Select the Production object:
Towards the bottom, you should be able to see the URL of your application:
Test API
Running this python script will send the payload to be classified by the API. It will send a response back.
import requests
# set the request URL
url = 'http://seancarey-notebook-to-production.167-172-10-248.nip.io/api'
# text to be classified by the model
payload = {"text": "The world's richest 1% have over twice the wealth of 6.9 billion people. \
The planet will not be secure or peaceful when so few have so much and so many have so little.."}
# send request
# set verify=False while we are waiting for the certificate to be issued
res = requests.post(url, json=payload, verify=False)
# extract response json
data = res.json()
# print the model response
print(data)
The model predicts that the text represented by the payload variable is 94% Liberal. That isn’t a surprise as it is from the twitter account of Senator Bernie Sanders.
{'percent_in_class': 94.0, 'predicted_class': 'Liberal'}
Test Horizontal Pod Auto-Scaling
Kubernetes runs the flask application in a pod. Each pod contains one instance of the application. Using the Horizontal Pod Auto-Scaling feature of we can have the Cluster automatically add more pods of the app when the load increases to a certain level. We already set that feature up in when we created the auto-deploy-values.yaml
file.
deploymentApiVersion: apps/v1
hpa:
enabled: true
minReplicas: 1
maxReplicas: 10
targetCPUUtilizationPercentage: 80
resources:
limits:
cpu: 500m
requests:
cpu: 200m
This configuration tells the cluster that we want to keep the CPU utilization below 80%. Kubernetes will deploy copies of the application to make sure the average CPU utilization of each pod is below 80%.
Let’s test the HPA configuration applied to this cluster.
First, get the namespace of your application. Kubernetes separates each deployment into separate namespaces as a way to keep different projects and users separated.
Enter this command in your command line to get a list of all of the namespaces on your cluster.
kubectl get namespace
The namespace for my application is notebook-to-production-18371327-production
The HPA policy for a namespace can be viewed by sending the command:
kubectl view hpa --namespace=<YOUR NAME SPACE>
You can see that the current load is 0%, the Target load is 80%. The minimum number of pods is 1, the maximum number of pods is 10. Currently, only one Pod is running.

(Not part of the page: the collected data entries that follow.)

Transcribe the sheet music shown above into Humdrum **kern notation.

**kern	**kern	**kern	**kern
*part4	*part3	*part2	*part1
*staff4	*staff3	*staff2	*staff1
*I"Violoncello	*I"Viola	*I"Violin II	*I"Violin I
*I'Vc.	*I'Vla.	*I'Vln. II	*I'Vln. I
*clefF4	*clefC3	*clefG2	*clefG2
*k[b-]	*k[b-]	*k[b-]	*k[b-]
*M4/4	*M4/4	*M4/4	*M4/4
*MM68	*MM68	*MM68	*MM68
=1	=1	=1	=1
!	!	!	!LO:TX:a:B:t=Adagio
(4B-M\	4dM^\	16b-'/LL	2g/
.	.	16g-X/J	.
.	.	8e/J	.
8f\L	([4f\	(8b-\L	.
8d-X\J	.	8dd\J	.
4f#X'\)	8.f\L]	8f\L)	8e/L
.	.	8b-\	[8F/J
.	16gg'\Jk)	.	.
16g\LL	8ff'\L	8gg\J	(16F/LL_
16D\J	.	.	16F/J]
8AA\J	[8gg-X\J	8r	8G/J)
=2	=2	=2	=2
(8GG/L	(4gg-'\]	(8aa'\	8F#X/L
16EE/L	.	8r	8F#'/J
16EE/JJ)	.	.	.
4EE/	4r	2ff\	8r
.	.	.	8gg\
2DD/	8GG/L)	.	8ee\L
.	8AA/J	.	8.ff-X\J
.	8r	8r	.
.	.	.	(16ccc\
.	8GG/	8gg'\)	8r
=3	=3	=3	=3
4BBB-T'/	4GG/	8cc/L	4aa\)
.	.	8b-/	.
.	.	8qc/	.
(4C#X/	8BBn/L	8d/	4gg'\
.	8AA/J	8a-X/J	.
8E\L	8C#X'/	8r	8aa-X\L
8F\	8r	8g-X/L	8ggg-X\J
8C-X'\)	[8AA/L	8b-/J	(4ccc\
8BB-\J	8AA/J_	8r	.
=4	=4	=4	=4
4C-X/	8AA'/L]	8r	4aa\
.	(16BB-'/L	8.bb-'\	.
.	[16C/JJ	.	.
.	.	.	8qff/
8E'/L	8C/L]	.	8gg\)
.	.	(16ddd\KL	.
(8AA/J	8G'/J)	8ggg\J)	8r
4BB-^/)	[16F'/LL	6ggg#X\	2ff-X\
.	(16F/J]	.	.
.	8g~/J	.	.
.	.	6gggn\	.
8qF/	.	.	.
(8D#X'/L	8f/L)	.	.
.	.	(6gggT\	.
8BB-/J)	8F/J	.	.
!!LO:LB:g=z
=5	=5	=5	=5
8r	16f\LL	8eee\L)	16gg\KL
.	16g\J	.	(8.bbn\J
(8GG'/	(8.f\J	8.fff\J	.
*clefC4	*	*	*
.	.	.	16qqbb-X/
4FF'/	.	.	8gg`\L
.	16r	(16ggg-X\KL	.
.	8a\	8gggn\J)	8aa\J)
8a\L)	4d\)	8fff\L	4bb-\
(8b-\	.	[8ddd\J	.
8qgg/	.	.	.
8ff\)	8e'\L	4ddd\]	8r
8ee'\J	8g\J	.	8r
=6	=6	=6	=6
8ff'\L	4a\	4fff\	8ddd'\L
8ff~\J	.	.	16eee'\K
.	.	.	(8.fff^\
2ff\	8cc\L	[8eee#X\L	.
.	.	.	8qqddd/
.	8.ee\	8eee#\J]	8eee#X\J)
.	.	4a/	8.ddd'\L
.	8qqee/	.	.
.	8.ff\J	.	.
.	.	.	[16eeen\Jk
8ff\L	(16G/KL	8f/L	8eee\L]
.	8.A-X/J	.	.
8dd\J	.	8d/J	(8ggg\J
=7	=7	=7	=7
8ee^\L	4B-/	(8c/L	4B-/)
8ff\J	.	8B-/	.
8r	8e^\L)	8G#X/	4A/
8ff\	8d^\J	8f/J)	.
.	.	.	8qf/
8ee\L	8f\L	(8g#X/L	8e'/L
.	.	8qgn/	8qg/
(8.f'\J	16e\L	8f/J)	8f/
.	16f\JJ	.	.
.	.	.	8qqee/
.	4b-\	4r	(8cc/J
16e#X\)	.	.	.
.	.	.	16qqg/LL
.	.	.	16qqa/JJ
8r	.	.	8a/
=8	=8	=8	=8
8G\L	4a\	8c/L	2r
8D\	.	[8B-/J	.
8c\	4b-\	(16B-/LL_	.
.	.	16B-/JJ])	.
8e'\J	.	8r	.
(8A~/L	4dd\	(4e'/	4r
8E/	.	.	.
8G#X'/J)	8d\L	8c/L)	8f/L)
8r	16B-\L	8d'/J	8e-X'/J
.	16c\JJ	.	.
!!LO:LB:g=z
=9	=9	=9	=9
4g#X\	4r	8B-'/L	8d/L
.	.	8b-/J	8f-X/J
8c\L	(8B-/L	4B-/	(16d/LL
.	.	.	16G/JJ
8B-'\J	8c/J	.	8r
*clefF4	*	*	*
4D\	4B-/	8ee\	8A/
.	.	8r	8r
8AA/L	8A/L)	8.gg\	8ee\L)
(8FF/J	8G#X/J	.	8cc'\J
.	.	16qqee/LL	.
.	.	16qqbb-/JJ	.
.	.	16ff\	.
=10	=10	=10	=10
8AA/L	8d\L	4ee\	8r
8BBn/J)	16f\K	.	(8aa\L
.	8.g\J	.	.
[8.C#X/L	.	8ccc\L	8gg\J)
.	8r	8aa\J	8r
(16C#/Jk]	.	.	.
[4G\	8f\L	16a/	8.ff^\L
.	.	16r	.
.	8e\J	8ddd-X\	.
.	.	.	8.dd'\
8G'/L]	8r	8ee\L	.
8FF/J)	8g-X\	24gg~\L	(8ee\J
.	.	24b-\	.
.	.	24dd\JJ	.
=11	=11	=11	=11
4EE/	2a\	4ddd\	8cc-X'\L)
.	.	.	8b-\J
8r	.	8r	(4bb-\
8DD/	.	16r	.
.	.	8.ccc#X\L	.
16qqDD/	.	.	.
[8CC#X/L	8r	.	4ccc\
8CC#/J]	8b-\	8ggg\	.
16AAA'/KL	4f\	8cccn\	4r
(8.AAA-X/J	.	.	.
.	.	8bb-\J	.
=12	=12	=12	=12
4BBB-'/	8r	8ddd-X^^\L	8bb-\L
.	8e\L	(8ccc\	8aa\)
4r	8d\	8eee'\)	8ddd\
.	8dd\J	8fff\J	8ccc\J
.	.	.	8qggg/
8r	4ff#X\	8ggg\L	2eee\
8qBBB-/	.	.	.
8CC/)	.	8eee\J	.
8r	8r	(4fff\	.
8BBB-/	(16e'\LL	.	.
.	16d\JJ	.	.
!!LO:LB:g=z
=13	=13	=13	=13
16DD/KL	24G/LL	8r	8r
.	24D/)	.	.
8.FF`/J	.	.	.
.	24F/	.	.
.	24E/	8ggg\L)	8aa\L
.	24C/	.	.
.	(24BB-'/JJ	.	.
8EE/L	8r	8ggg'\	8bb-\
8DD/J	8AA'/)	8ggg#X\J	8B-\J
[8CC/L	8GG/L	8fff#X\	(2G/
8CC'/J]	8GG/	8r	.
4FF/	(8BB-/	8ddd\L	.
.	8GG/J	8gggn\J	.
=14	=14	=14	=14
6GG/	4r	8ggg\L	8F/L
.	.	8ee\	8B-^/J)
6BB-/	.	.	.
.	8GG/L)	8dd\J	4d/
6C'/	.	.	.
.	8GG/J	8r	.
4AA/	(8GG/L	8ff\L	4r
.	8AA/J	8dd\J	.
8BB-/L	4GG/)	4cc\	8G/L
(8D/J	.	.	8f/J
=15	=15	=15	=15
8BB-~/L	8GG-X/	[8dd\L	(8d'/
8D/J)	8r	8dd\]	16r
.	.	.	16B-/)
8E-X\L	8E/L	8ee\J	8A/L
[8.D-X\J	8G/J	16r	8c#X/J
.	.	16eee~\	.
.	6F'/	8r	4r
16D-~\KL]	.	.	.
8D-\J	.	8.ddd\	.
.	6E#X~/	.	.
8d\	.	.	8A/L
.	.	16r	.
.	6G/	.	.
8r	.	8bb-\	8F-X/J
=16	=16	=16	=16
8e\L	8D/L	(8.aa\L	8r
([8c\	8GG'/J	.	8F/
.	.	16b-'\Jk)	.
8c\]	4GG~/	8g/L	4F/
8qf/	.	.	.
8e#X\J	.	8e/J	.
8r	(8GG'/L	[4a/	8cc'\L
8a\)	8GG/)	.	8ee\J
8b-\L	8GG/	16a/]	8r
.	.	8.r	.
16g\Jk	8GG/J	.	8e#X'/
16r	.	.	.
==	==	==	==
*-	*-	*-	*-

To simulate a heavy load, I will run this script in four terminals for a few minutes and see if HPA is working.
As the load increases, we should see the number of Replicas (copies of pods) change go up.
import requests
i = 1
while i < 10000:
url = 'https://seancarey-notebook-to-production.167-172-10-248.nip.io/api'
payload = {"text": "The world's richest 1% have over twice the wealth of 6.9 billion people. \
The planet will not be secure or peaceful when so few have so much and so many have so little.."}
res = requests.post(url, json=payload, verify=False)
data = res.json()
print(data)
i += 1
The load quickly increases to 250%:
The cluster responds by adding three more pods of the application, notice the replica count is now 4. This brings the average CPU use below 80%:
As we remove the load, Kubernetes will eventually scale back down to the minimum number of pods set in the HPA configuration.
Wrap up
Now that we have GitLab deploying the application for us, all we need to worry about is out code. Anytime we push a code change to the Master branch of the repository, GitLab will push a new version of the application to replace the old one. You do not have to worry about building, testing, or deploying your application anymore.
Data Scientists can no longer live exclusively in their Jupyter Notebooks. Increasingly, employers expect a basic level of familiarity with DevOps and CICD practices. Why not add more skills to your toolbox and make your self more marketable. Broadening your technical toolset outside of your comfort zone is just as important as honing your soft skills.